His little sister was his pride and joy until she started knocking over his blocks and legos.  She followed him around and always waited for him to get home.  I know sometimes this annoyed him but his love for her shined through with all the snuggles and times I would peak around the corner to watch him play with her or try to explain things to her.  Can’t forget all the stolen kisses when he thought I was not looking.  There were many times that she would get into something and I would catch him cleaning up or taking the blame.  She always knew she could count on her big brother to have her back.  The closeness they had and the love and admiration he had for his niece, Esther, made this Mama’s heart melt.  He was so excited and proud to be an Uncle.  His sister looked up to him and fought for him and will continue fighting for him and others by sharing his story.  She will always make sure that Esther knows him and the love he had for her.

He had such a love of the outdoors.  Fishing, hiking and hunting.  He always said the place he was most at peace was out in the woods.  He loved being a Boy Scout. Derby races, camping and the patches.  He always had so much to tell us about his adventures, what he had learned and the things he showed us made my heart bubble over.  

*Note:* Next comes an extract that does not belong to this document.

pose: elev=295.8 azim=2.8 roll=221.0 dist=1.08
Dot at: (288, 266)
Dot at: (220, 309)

But Jeremy’s true love was playing basketball and football.  His love of football started at age 4 when he first started attending the Green Bay Packer camps.  The Packers were his diehard team while no matter who the Badgers played he always rooted on for the opposing team.  He was never afraid to be who himself even if it included being the only oddball in a sea of red.  His love of sports pushed him to his limits and beyond.  He always gave it his all and a loss would devastate him, but he would pick himself back up and get back out there and try again.  He was always encouraging his teammates, trying to build them up and build up the team confidence.  He was so persistent or maybe just stubborn.  

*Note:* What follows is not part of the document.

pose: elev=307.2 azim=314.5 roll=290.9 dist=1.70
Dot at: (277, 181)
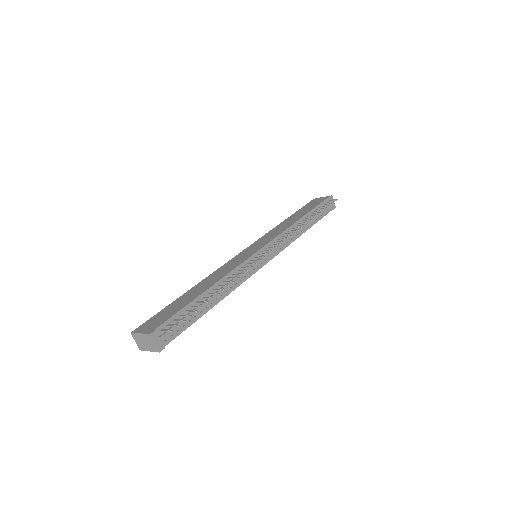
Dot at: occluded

Even at an early age we knew he struggled with mental health and multiple doctors.  But he continued to live life at its fullest through all his struggles. During high school, many things changed.  He had some losses he could never really get over that included the loss of a baby and Grandpa Rick.  This is when he started to smoke weed and drink trying to find a way to cope with the loss and pain he felt. As a parent I did not worry about this at first.  Then the injuries started, concussions led to headaches and OxyContin to help with the pain.  Once the prescriptions were used up he took to buying pills from friends then stealing them.  Then he turned to heroin.  It was cheaper and easier to get.  He was a very high functioning addict who held down a full-time job, went to college, had a place of his own and at family get togethers always had on a smile.  

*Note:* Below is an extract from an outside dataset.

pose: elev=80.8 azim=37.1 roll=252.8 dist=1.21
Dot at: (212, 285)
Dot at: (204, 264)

I did not know how bad it had gotten until he called me at work that day telling me that he had an accident.  He was so upset, and I couldn’t understand.  Everything would be ok, he was safe, and cars can be fixed.  Little did I know what was coming when I closed the office to go get him.  When he finally got into my car I knew something was horribly wrong.  He broke down and told me he was addicted to heroin and wanted to stop, he needed help.  I had never seen him so broken.  While we waited for his Dad he told me it had been going on for quite a while, told me who he used with, that his friend had to use Narcan to revive him, and that he was tired of living like this.  He tried numerous times to run into traffic wanting to die.  He was taken to the ER. Since he was suicidal the ER finally admitted him.  Any other time he went to the ER they refused to admit him and turned him away.  Criteria to admit addicts must change and soon.  

Addiction was the result, but the true diagnosis was never correctly handled.  All addictions start somewhere with an issue, a problem that all stem from some form of mental illness. Jeremy went through many different medications to try and find the right one that would work.  He was put on Suboxone and at first, he was so excited that something was “helping” him get better.  But then when he tried to stop taking Suboxone the withdrawal was worse than when he was trying to quit using heroin.  He would try to ween off it slowly and many times went without. He was always worried about how he’d pay for treatment, MAT medications and missing work.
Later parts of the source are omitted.